The Last Time I Saw Paris - Lynn Sheene [69]
“Have you heard of Foyer du Soldat?”
Soldier’s Hearth? Claire shook her head.
“They are an American organization from the Great War. In Paris, they currently collect food and toiletries to provide to captured Americans and Allies. With their Red Cross armbands, they go to hospitals and prisons. Tomorrow morning, at nine o’clock, you will wear an armband and take a package to an American man held in custody.” Orchestra music welled from scratchy speakers. Odette paused, frowning until it died away. “He is on your donation list, nothing more. His name is Mathew Nash. A rich playboy.”
“What’s in the package?”
“As you tell them. A couple of shirts, bread, tobacco.” Odette reached into her coat, pulling out an envelope she slipped onto Claire’s lap.
Claire ran her fingers over the envelope, traced the outline of a heavy fabric, felt a cold slender tube. The armband, she guessed. The other?
“Of course, they won’t let you see him. They will take the package and tell you to go. But on your way out of the lobby, you will see a large bas-relief carving, on the wall to the left of a corridor. The hall is guarded. The lobby is not.” Odette glanced toward the package in Claire’s lap. “You will slip the small glass vial into a crevice in the lower left corner of the carving.”
“Then what?”
“Give them that special smile and walk out the door.”
“What is inside the vial?”
“Pills.”
It took a moment for Claire to process this. Not medicine. Cyanide. Someone had been captured. Someone important. Someone who couldn’t afford to tell secrets. Claire was their angel of death. A flash of anger, she welcomed the heat, banked it against her fear. “Who? The American?”
Odette shook her head. “He is an innocent, mostly. This is for a patriot.”
“You give up so easily on a patriot?” Claire twisted the last word in like a knife.
Odette faced Claire. Her eyes were dark and sunken; they shined glassy in the flickering light. “He will never see the sky again. There is nothing we can do to change that. All we can do is stop his suffering.”
“And keep him from talking.” Unease crawled up Claire’s skin. “Where is he?”
“Rue de Saussaies.”
She felt a cold sweat damp on her neck. “You don’t expect me to go into Gestapo headquarters as Claire Badeau?”

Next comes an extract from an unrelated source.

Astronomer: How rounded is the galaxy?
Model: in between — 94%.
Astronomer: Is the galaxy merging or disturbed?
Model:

“That is exactly what we expect.”
“They’ll check my papers,” Claire hissed. “What if there is a problem? It will destroy my identity.”
“It is our identity. We paid for it.” Odette sighed and looked away to the movie screen for a moment. “You will be given the American’s package on your walk there in the morning. You will arrive just after they open. Your armband and your list of prisoners are in the envelope in your hands. Look official. Look American.”
“What happens to Mathew?”
“He is privileged. And well connected. He will be free in a few days. An older and wiser man.”
Claire’s instincts were screaming. Stand up, walk away, a voice shouted in her head. She opened her mouth to argue, to question, to put an end to this grievous mistake.
“May God be with you, mon ami.” Odette rose and walked out without a glance.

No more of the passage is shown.